Google Dec. 9 introduced Google Message Continuity, a storage solution geared to preserve the integrity of e-mail, calendar and contact data of Microsoft Exchange in case it goes down.

Google's Postini group Dec. 9 rolled out Message Continuity, the latest in a string of software solutions to help Microsoft's on-premise e-mail users to get more comfortable with the Google Apps cloud.

Google Message Continuity preserves the state of corporate e-mail created in Microsoft Exchange, the e-mail server software used by most businesses today.
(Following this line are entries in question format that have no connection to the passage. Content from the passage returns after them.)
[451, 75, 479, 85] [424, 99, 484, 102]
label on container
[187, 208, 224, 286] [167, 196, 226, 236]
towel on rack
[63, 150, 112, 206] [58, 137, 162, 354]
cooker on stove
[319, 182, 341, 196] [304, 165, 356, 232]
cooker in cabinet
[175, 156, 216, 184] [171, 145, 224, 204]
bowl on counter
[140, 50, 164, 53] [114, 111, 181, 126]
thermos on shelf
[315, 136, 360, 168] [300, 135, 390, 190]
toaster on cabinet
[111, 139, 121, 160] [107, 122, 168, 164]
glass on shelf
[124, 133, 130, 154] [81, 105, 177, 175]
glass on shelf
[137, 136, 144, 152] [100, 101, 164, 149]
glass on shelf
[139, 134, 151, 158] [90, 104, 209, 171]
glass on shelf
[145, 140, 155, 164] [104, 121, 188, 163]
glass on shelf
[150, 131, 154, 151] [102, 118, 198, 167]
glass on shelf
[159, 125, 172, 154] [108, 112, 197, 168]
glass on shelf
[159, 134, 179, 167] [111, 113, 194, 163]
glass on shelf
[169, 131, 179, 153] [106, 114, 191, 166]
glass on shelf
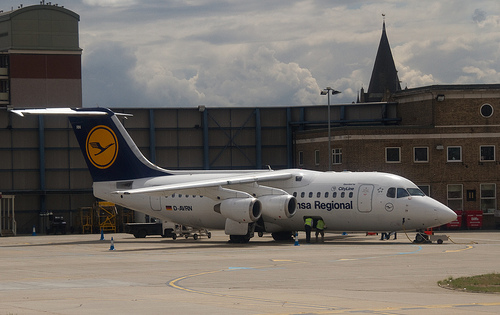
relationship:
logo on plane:
[84, 124, 119, 170] [6, 102, 460, 245]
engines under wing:
[212, 182, 300, 237] [110, 172, 293, 196]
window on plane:
[386, 184, 397, 200] [6, 102, 460, 245]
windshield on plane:
[406, 186, 429, 197] [6, 102, 460, 245]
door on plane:
[356, 180, 375, 213] [6, 102, 460, 245]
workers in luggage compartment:
[304, 216, 325, 243] [301, 212, 328, 231]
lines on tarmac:
[167, 239, 498, 313] [1, 230, 500, 313]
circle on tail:
[84, 124, 119, 170] [68, 104, 177, 180]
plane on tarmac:
[6, 102, 460, 245] [1, 230, 500, 313]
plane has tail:
[6, 102, 460, 245] [68, 104, 177, 180]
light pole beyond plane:
[320, 85, 341, 172] [6, 102, 460, 245]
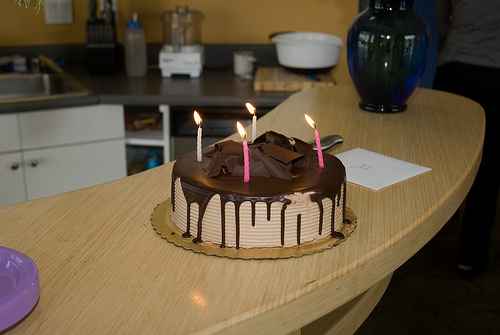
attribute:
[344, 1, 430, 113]
vase — large, blue, glass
The application duplicates e-mail accounts living on Microsoft Exchange servers in the cloud, using Google's Gmail, Calendar and contacts from Google Apps. Message Continuity constantly syncs Gmail and Exchange, allowing users to switch from one e-mail environment to the other.

The idea, said Adam Swidler, product marketing manager for Google's Postini group, is that if Exchange fails or needs to be taken down for maintenance, users can log into Gmail with the same user ID they use to log into Exchange to access e-mail, calendar and contact data.

Once the outage is resolved, messages received by Gmail in the interim are synced back to Microsoft Exchange, with message state changes, such as deletions and folder assignments, carried over from Gmail to Exchange.

"A lot of the on-premise e-mail systems typically go through a certain amount of downtime, both planned and unplanned, that can create problems for businesses," Swidler told eWEEK. The problems include lost data, productivity and possibly sales.

Gmail relies on Google's cloud of servers running in parallel so it sees little unplanned downtime, he added. The parallel processing capabilities, accompanied by synchronous replication and redundancy, help servers step in and pick up the slack for failed servers and storage.

Available for organizations using Exchange 2003 and Exchange 2007, Google Message Continuity will cost $25 per user, per year for new customers, who will also get Postini's antispam, encryption and other components.

Existing Postini customers will pay $13 per user, per year via a software add-on. These prices are in addition to the $50 per user, per year Google charges for Google Apps Business Edition.

Message Continuity follows two other tools Google has crafted to make moving from Microsoft Outlook and Exchange to Gmail and Google Apps easier.

Google last month launched Google Cloud Connect, a free software plug-in that people can use to create Office documents and save them to Google Docs.

In June 2009, Google rolled out Google Apps Sync for Microsoft Outlook plug-in, which lets users access their Google Apps e-mail, contacts and calendars through the familiar Outlook interface.

Google and Microsoft are certainly locked in a collaboration computing struggle.

While Google secured a contract with the General Services Administration, Microsoft just landed the United States Department of Agriculture as a customer for its own Web-based e-mail and collaboration software.

Microsoft also won the large Department of Interior deal (88,000 employees) , prompting Google to sue the government, for allegedly failing to consider alternatives.